In any discussion on Gay Marriage, the person arguing in support of it is likely to argue that Gay Marriage is inevitable – because the current group of college-age Americans slightly favors it. Those supporting “marriage equality” (which, as I’ve argued, already exists – no American is allowed to marry a member of the same sex, and all are free to marry any member of the opposite gender) believe – or want us to believe – that, since it is inevitable, we should just allow it now and move on.
But do today’s young adults really support Gay Marriage? Well, yes and no. In the literal, polling-question sense, yes – those currently between the age of 18 and 30 favor Gay Marriage by a small margin. But speaking from experience, this support is not so much “support” as it is disinterest in the issue altogether. There is no broad advocacy for Gay Marriage among mainstream twenty-somethings – those who support it do so largely because they don’t believe it effects them, and simply cannot be brought to care about the large effects on society. As I said, this is speaking from experience. Having been in several current-events or government-themed classes, we’ve been asked our position on the issue. Sure, half the hands go up, maybe even a few more than half, but its in an extremely half-hearted manner. Asked to defend their view, most who support Gay Marriage will give an unconvincing “why not?”. There is no passion, no dedication, no concern whether things unfold in one way or the other. Unlike those who believe in traditional families, who are usually able to back up their views either with deep moral and religious opinions, or else a logical social argument (for example, traditional families are the building blocks of our society) – there is no such depth to the views of those who are content to see Gay Marriage permitted.

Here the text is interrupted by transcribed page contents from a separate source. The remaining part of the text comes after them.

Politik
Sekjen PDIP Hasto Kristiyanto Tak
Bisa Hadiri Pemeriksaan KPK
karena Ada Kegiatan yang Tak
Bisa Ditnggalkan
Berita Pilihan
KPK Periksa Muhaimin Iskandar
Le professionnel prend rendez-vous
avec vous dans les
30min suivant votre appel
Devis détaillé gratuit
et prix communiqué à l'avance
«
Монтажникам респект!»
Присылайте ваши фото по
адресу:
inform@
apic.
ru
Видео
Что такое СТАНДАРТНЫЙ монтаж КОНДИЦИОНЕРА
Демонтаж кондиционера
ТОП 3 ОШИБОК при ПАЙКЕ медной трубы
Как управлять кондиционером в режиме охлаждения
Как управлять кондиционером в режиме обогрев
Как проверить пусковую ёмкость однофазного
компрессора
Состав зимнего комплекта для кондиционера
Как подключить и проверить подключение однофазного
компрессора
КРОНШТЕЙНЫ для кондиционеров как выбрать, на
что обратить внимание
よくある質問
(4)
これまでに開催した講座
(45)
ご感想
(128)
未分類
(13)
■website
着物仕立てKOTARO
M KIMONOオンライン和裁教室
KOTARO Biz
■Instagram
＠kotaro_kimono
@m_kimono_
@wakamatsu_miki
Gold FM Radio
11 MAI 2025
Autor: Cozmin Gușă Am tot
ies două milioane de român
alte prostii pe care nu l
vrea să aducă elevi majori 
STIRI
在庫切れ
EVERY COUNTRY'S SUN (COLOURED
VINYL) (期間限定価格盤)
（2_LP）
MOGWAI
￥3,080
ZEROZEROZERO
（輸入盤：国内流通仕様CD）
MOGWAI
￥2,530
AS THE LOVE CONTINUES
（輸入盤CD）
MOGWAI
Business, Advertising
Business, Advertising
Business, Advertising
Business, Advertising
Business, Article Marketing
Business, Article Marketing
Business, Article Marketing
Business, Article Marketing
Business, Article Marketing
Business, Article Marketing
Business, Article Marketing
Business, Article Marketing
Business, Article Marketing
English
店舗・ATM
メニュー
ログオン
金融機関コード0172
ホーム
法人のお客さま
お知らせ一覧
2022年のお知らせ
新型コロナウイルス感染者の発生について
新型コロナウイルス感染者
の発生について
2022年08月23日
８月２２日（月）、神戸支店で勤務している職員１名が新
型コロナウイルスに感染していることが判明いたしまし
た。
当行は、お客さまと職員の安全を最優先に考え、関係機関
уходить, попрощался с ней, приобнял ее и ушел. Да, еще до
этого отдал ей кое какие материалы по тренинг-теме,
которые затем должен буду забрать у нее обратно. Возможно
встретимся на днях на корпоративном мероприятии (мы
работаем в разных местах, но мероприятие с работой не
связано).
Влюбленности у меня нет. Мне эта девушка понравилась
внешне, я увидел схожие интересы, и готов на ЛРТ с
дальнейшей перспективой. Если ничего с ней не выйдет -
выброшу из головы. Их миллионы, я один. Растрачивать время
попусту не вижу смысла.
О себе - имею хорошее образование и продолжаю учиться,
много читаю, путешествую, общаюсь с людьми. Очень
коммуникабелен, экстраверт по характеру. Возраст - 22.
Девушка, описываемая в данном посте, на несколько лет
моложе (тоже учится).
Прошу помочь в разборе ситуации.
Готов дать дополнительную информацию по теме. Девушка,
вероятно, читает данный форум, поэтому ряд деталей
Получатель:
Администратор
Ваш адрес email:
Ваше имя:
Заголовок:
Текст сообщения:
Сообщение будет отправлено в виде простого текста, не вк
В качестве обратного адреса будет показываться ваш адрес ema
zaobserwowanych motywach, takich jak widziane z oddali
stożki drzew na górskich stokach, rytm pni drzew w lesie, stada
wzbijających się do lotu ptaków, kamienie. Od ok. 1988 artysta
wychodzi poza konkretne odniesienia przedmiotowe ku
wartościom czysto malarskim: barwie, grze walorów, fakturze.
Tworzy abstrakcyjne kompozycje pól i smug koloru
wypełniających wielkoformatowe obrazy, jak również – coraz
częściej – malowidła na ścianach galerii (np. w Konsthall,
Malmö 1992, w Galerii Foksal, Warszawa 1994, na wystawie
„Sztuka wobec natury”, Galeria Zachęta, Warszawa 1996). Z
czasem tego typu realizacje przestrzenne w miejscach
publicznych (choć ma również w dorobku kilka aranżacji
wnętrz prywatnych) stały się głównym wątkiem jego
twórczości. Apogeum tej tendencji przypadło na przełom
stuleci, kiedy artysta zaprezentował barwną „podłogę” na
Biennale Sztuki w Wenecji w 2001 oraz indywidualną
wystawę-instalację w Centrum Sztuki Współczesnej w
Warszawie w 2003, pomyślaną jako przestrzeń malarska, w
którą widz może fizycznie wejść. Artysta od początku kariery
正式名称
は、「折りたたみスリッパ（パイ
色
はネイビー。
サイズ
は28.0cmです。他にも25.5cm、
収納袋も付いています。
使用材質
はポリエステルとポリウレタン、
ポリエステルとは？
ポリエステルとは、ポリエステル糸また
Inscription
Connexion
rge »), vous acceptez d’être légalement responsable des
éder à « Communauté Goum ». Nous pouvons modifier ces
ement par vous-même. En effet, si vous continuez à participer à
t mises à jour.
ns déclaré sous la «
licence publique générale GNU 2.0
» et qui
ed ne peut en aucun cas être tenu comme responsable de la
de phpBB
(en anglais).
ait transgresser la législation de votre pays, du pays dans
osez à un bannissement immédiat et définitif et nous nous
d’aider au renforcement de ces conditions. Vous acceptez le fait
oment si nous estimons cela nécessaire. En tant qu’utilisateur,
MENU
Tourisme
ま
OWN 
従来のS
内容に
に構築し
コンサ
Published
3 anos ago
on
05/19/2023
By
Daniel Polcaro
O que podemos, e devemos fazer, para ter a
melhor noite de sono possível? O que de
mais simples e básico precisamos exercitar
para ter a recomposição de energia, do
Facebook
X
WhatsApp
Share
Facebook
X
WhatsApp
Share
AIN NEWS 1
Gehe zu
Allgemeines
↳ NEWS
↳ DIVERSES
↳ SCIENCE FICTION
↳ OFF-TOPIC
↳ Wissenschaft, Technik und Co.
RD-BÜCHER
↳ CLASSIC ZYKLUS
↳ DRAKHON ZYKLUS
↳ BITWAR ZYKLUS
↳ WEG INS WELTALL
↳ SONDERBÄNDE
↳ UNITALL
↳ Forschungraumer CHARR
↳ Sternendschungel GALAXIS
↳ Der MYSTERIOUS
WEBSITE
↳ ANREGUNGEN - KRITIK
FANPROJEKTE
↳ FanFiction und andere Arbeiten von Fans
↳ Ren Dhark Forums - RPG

This does two things – firstly, it demonstrates the dangers of an apathetic populace. If people cannot be brought to care about the preservation of traditional American values and traditional American society, then radical, liberal, and/or destructive causes of all kinds will run rampant across this country. At the same time, it suggests that, even if we get to the point that a majority of Americans support Gay Marriage (which may or may not happen – young people generally become more religious and more conservative as they age, and its entirely likely the current generation will follow the same path), it could still be decades after that point before any Gay Marriage will be permitted by a vote of the people. Why? Because in general, the people who vote are the people who care, and those who oppose Gay Marriage are both far more committed and more numerous than those simply content to allow it to come into being.